### Extrait du document
House : Good Morning, Vietnam
Hantise intime, culpabilité exp(l)osée, propriétaire en enfer…
Somewhere
after midnight
In
my wildest fantasy
Somewhere
just beyond my reach
There’s
someone reaching back for me
Racing
on the thunder and rising with the heat
It’s
gonna take a superman to sweep me off my feet
Bonnie
Tyler, Holding Out for a Hero
Au siècle dernier, c’est-à-dire en
1986, sortirent deux titres se souvenant des ravages du Vietnam : House
+ Platoon.
Si Oliver Stone, alors en mode autobiographique, opte pour la transposition
réaliste, Steve Miner favorise le fantastique, le contrapuntique. Mais on
retrouve, d’une bande à la suivante, une identique posture caractéristique, sinon
christique, celle d’un soldat au sol, agenouillé, les bras levés. Pourtant,
ici, point de ralenti trop joli, ni d’adagio (de Samuel Barber) à trémolo.

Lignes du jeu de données
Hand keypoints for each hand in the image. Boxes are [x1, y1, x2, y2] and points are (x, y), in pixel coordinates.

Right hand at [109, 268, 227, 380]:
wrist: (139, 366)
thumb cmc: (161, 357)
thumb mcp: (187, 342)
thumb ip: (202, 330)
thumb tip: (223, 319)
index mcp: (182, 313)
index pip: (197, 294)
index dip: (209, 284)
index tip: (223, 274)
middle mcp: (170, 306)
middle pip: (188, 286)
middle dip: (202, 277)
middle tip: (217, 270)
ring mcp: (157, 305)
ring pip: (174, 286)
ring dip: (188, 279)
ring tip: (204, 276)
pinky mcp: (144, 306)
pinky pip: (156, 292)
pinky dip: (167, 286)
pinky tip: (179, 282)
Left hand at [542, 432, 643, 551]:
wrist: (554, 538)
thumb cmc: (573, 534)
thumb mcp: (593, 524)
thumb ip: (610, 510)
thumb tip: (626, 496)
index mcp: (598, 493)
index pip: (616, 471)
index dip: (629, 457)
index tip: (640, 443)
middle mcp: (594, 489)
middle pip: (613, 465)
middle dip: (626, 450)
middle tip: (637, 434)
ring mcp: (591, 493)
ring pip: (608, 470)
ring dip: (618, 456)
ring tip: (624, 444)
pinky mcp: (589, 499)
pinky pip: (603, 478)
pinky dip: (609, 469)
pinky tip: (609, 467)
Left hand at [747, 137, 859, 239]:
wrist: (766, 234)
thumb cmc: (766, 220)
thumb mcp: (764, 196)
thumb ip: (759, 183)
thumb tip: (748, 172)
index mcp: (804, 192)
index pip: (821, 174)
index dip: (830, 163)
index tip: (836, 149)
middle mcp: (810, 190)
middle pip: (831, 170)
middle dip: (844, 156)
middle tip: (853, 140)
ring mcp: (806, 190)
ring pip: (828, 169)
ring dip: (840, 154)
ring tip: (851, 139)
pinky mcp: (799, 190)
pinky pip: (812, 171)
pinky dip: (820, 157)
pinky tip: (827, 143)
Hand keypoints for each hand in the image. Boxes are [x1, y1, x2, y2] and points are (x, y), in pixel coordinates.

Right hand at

---

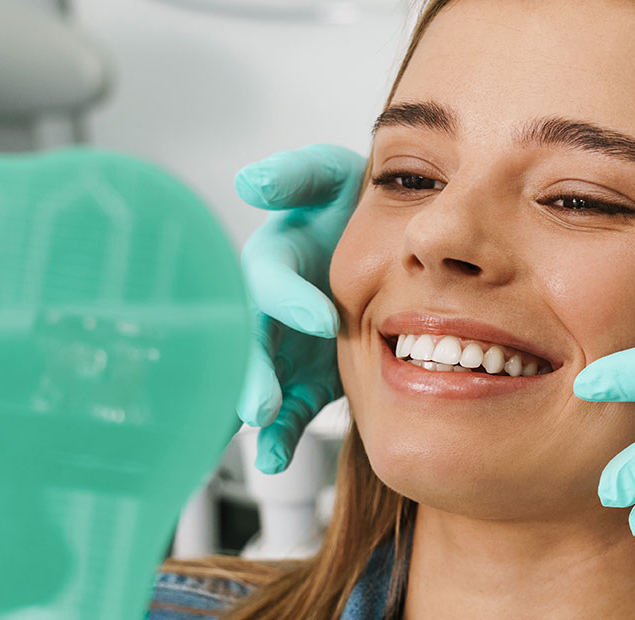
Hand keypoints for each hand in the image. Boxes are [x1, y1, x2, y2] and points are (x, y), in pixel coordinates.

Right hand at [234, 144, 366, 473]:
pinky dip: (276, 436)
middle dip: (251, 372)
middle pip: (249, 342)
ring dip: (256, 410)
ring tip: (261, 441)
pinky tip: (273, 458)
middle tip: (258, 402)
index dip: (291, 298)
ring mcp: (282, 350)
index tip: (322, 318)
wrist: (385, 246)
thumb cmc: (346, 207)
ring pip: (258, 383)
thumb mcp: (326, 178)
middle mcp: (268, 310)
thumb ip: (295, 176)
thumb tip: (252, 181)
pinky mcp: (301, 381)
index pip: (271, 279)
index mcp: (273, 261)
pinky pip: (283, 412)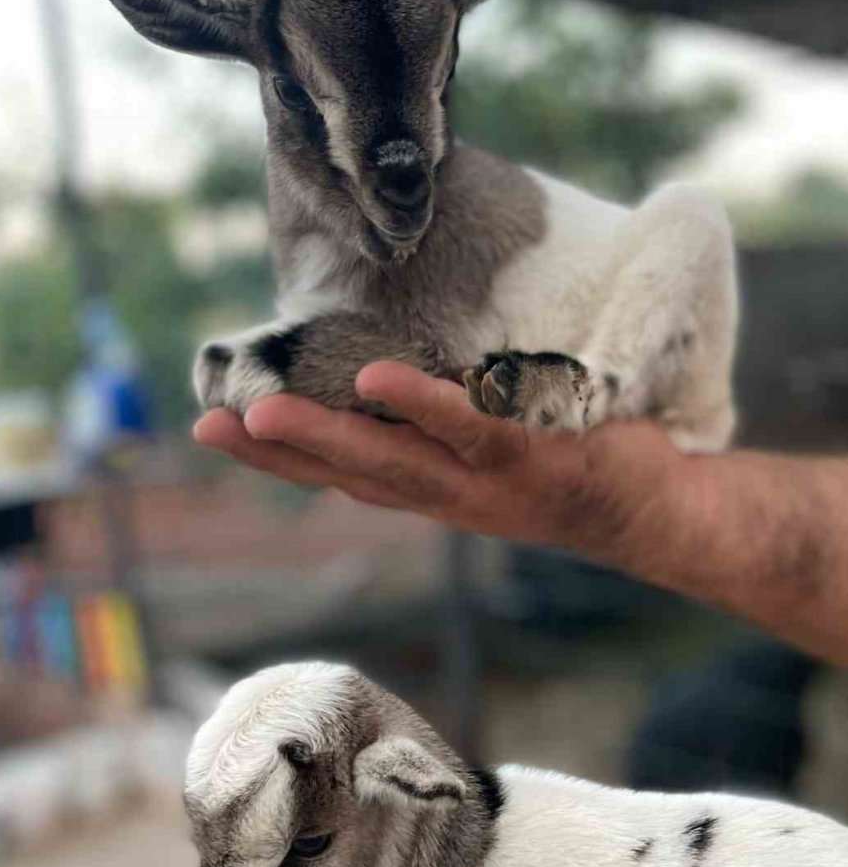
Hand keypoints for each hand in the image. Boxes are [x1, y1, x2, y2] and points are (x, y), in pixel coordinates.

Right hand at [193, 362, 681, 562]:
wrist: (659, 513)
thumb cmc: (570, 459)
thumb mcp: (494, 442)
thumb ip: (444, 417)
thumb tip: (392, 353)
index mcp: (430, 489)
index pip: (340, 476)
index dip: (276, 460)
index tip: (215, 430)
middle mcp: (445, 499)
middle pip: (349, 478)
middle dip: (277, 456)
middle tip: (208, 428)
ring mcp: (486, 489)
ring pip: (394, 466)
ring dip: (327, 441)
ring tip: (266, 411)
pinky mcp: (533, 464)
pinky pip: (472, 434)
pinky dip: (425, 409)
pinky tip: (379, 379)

--

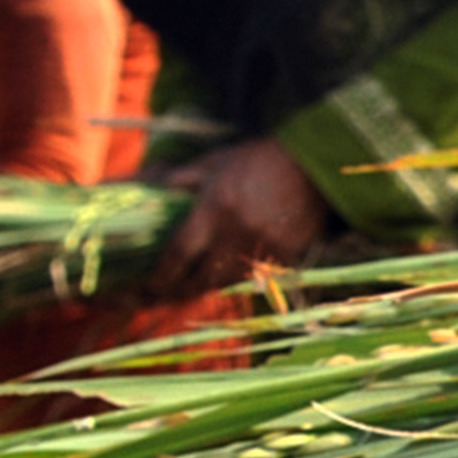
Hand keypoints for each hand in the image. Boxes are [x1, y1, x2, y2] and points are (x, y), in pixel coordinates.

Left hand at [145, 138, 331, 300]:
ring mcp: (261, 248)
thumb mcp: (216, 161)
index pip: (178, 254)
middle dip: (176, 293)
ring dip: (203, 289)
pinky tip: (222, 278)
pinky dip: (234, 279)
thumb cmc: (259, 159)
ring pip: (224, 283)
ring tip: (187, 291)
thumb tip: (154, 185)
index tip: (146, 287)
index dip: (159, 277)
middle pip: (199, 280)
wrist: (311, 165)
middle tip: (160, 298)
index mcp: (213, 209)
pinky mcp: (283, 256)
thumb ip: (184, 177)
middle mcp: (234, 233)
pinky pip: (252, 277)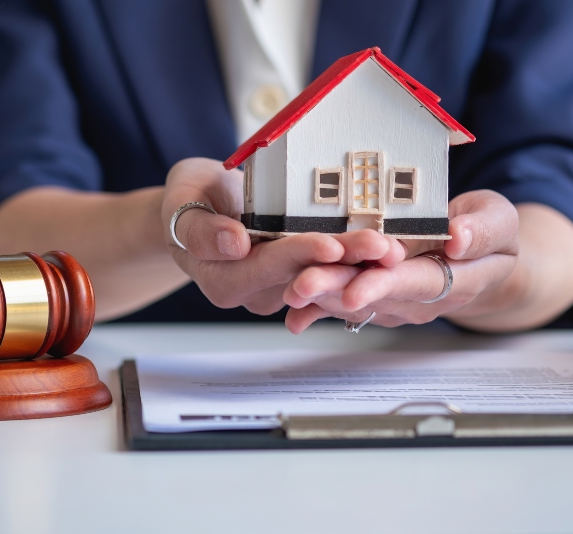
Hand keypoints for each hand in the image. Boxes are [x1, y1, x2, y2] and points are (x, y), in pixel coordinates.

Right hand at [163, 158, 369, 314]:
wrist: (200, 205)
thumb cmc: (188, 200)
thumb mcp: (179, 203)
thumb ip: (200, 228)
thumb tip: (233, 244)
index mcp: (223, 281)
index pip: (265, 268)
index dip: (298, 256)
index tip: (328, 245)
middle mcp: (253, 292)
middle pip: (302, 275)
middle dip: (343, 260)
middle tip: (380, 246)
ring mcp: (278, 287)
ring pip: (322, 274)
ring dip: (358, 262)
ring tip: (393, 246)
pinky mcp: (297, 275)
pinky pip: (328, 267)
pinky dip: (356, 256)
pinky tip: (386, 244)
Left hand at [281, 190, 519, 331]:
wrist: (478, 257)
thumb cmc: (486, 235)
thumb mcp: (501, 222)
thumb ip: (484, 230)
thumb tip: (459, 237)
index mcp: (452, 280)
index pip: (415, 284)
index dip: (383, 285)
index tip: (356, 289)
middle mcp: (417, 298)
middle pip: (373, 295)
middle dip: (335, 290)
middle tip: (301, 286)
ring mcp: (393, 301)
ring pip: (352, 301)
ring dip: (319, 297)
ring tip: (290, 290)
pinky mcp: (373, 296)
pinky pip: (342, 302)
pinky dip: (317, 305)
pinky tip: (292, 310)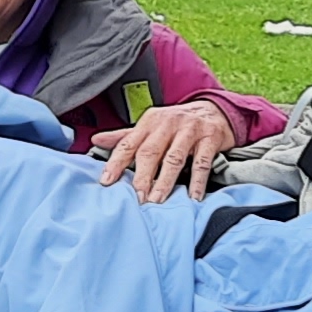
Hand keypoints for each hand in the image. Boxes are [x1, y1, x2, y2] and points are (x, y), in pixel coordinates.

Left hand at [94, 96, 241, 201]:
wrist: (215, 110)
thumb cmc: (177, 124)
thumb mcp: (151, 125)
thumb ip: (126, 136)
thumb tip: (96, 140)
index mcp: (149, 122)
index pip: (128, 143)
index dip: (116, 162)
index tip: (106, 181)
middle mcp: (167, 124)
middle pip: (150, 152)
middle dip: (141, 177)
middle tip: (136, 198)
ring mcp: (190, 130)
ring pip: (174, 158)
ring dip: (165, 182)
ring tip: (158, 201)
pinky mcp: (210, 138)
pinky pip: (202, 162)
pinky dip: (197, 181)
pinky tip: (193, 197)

### Vos tâches
(A) D'après l'extrait sur le film House, en quelle année sont sortis House et Platoon ?
(B) Recopiez l'extrait sur le film House sans rien changer, à partir des mots « Si Oliver Stone, alors » et jusqu'aux mots « Barber) à trémolo. » inclus.
Ces lignes n'ont rien à voir avec l'extrait sur le film House.

### Résultats
(A) En 1986.

(B)
Si Oliver Stone, alors en mode autobiographique, opte pour la transposition
réaliste, Steve Miner favorise le fantastique, le contrapuntique. Mais on
retrouve, d’une bande à la suivante, une identique posture caractéristique, sinon
christique, celle d’un soldat au sol, agenouillé, les bras levés. Pourtant,
ici, point de ralenti trop joli, ni d’adagio (de Samuel Barber) à trémolo.